About 5 percent of the children make youtube comments look good. It was difficult to understand what they wrote. There was no understanding of grammar or the content, let alone spelling or penmanship which we ignored in all cases.
All the rest fall somewhere in the middle, but way below where IMHO they should be.
They were consistently horrible for the three times I marked the tests over three years.
Few understand the material completely, few used correct grammar, nearly nobody can spell correctly.
I agree that most of the blame falls on to the stupid regulations of no cooking on site. The city could have been a little hands off and encouraged a street food culture stuff like in Penang, Bangkok and elsewhere. Instead we get bland lukewarm noodles. Such a shame.
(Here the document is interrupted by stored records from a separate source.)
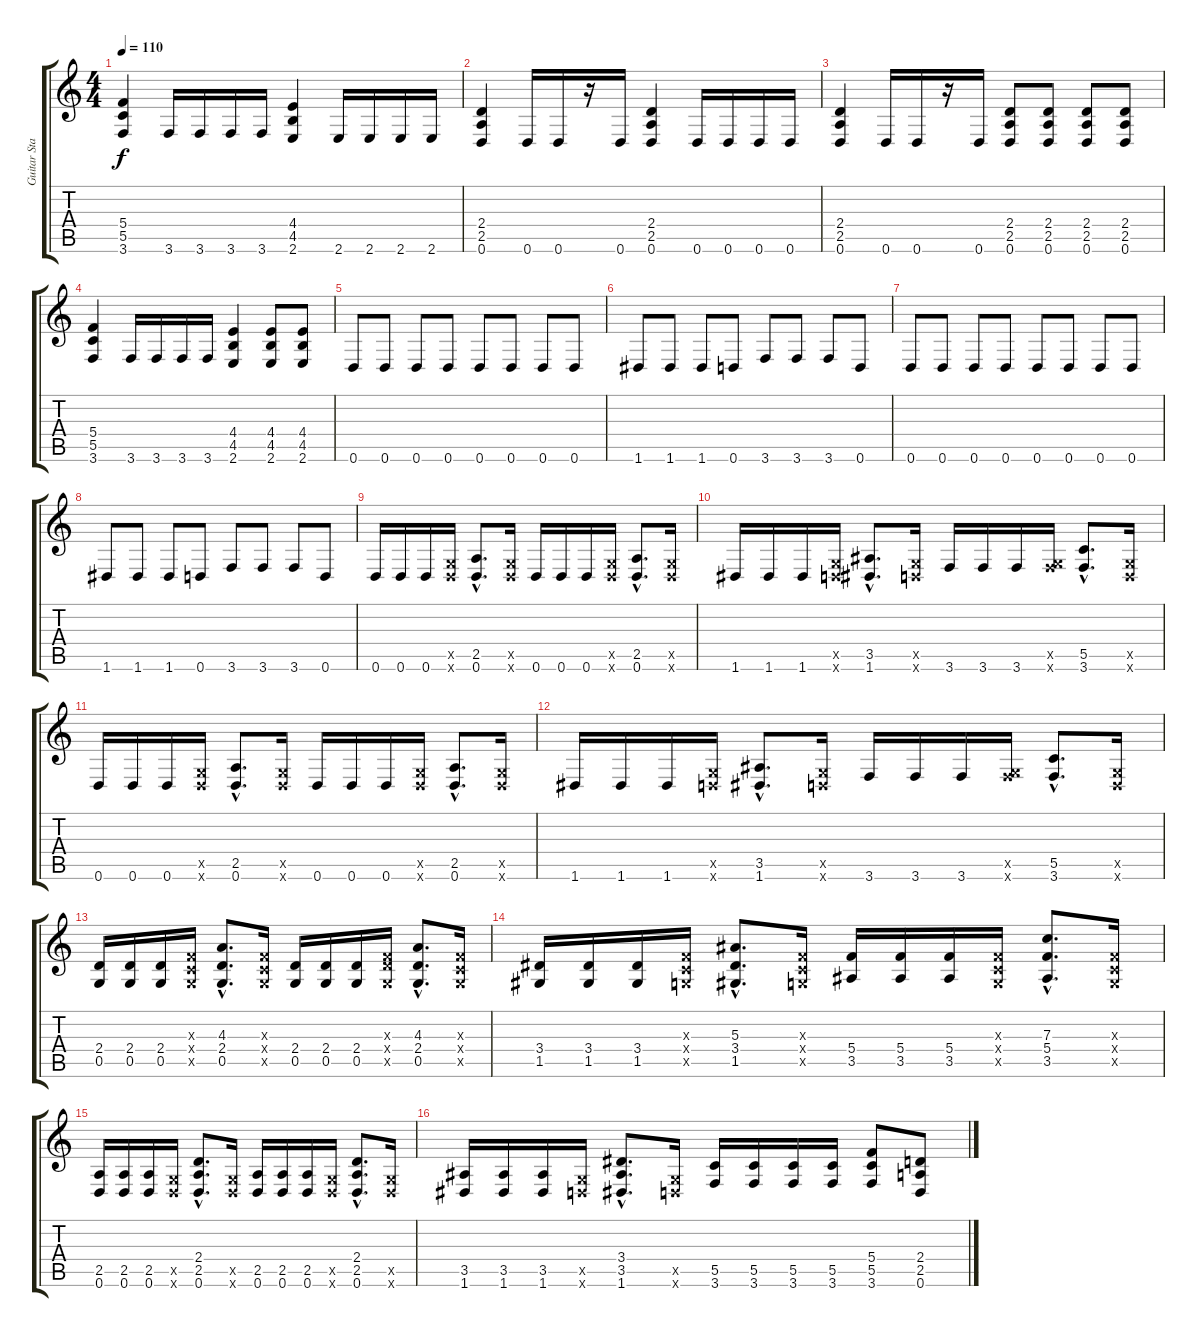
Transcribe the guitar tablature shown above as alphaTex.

\track ("Guitar Standard" "Guitar Sta") {instrument distortionguitar}
\staff {score tabs}
\tuning (D4 A3 F3 C3 G2 D2) {hide}
\ts (4 4)
\tempo 110
\clef g2
\ks c
(5.4 5.5 3.6).4{dy f} 3.6.16 3.6.16 3.6.16 3.6.16 (4.4 4.5 2.6).4 2.6.16 2.6.16 2.6.16 2.6.16 |
(2.4 2.5 0.6).4 0.6.16 0.6.16 r.16 0.6.16 (2.4 2.5 0.6).4 0.6.16 0.6.16 0.6.16 0.6.16 |
(2.4 2.5 0.6).4 0.6.16 0.6.16 r.16 0.6.16 (2.4 2.5 0.6).8 (2.4 2.5 0.6).8 (2.4 2.5 0.6).8 (2.4 2.5 0.6).8 |
(5.4 5.5 3.6).4 3.6.16 3.6.16 3.6.16 3.6.16 (4.4 4.5 2.6).4 (4.4 4.5 2.6).8 (4.4 4.5 2.6).8 |
0.6.8 0.6.8 0.6.8 0.6.8 0.6.8 0.6.8 0.6.8 0.6.8 |
1.6.8 1.6.8 1.6.8 0.6.8 3.6.8 3.6.8 3.6.8 0.6.8 |
0.6.8 0.6.8 0.6.8 0.6.8 0.6.8 0.6.8 0.6.8 0.6.8 |
1.6.8 1.6.8 1.6.8 0.6.8 3.6.8 3.6.8 3.6.8 0.6.8 |
0.6.16 0.6.16 0.6.16 (0.5{x} 0.6{x}).16 (2.5{hac} 0.6{hac}).8{d} (0.5{x} 0.6{x}).16 0.6.16 0.6.16 0.6.16 (0.5{x} 0.6{x}).16 (2.5{hac} 0.6{hac}).8{d} (0.5{x} 0.6{x}).16 |
1.6.16 1.6.16 1.6.16 (0.5{x} 0.6{x}).16 (3.5{hac} 1.6{hac}).8{d} (0.5{x} 0.6{x}).16 3.6.16 3.6.16 3.6.16 (0.5{x} 3.6{x}).16 (5.5{hac} 3.6{hac}).8{d} (0.5{x} 0.6{x}).16 |
0.6.16 0.6.16 0.6.16 (0.5{x} 0.6{x}).16 (2.5{hac} 0.6{hac}).8{d} (0.5{x} 0.6{x}).16 0.6.16 0.6.16 0.6.16 (0.5{x} 0.6{x}).16 (2.5{hac} 0.6{hac}).8{d} (0.5{x} 0.6{x}).16 |
1.6.16 1.6.16 1.6.16 (0.5{x} 0.6{x}).16 (3.5{hac} 1.6{hac}).8{d} (0.5{x} 0.6{x}).16 3.6.16 3.6.16 3.6.16 (0.5{x} 3.6{x}).16 (5.5{hac} 3.6{hac}).8{d} (0.5{x} 0.6{x}).16 |
(2.4 0.5).16 (2.4 0.5).16 (2.4 0.5).16 (0.3{x} 0.4{x} 0.5{x}).16 (4.3{hac} 2.4{hac} 0.5{hac}).8{d} (0.3{x} 0.4{x} 0.5{x}).16 (2.4 0.5).16 (2.4 0.5).16 (2.4 0.5).16 (0.3{x} 2.4{x} 0.5{x}).16 (4.3{hac} 2.4{hac} 0.5{hac}).8{d} (0.3{x} 0.4{x} 0.5{x}).16 |
(3.4 1.5).16 (3.4 1.5).16 (3.4 1.5).16 (0.3{x} 0.4{x} 0.5{x}).16 (5.3{hac} 3.4{hac} 1.5{hac}).8{d} (0.3{x} 0.4{x} 0.5{x}).16 (5.4 3.5).16 (5.4 3.5).16 (5.4 3.5).16 (0.3{x} 0.4{x} 0.5{x}).16 (7.3{hac} 5.4{hac} 3.5{hac}).8{d} (0.3{x} 0.4{x} 0.5{x}).16 |
(2.5 0.6).16 (2.5 0.6).16 (2.5 0.6).16 (0.5{x} 0.6{x}).16 (2.4{hac} 2.5{hac} 0.6{hac}).8{d} (0.5{x} 0.6{x}).16 (2.5 0.6).16 (2.5 0.6).16 (2.5 0.6).16 (0.5{x} 0.6{x}).16 (2.4{hac} 2.5{hac} 0.6{hac}).8{d} (0.5{x} 0.6{x}).16 |
(3.5 1.6).16 (3.5 1.6).16 (3.5 1.6).16 (0.5{x} 0.6{x}).16 (3.4{hac} 3.5{hac} 1.6{hac}).8{d} (0.5{x} 0.6{x}).16 (5.5 3.6).16 (5.5 3.6).16 (5.5 3.6).16 (5.5 3.6).16 (5.4 5.5 3.6).8 (2.4 2.5 0.6).8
As to the libel suit - all levels of government should be barred from pursuing libel suits, as should all civil servants with regards to the performance of their duties. The city definitely shouldn't be funding this suit. Dalton needs to step in and order the city to shut up and compensate The Star - anything else is immoral and contrary to constitutional, representative democracy.
Parliament grants members immunity from libel suits for what is said during debates. A grander immunity should be provided to citizens with respect to the performance of the state. Otherwise, we're all in deep trouble for saying that Miller is a horse's ass who is incapable of governing and that Rob Ford is an angry drunk who embarrasses the city.
There must be other reasons - not hygene- why Torontians can't have more street meat options....Perhaps Restaurant Associations lobbying against it?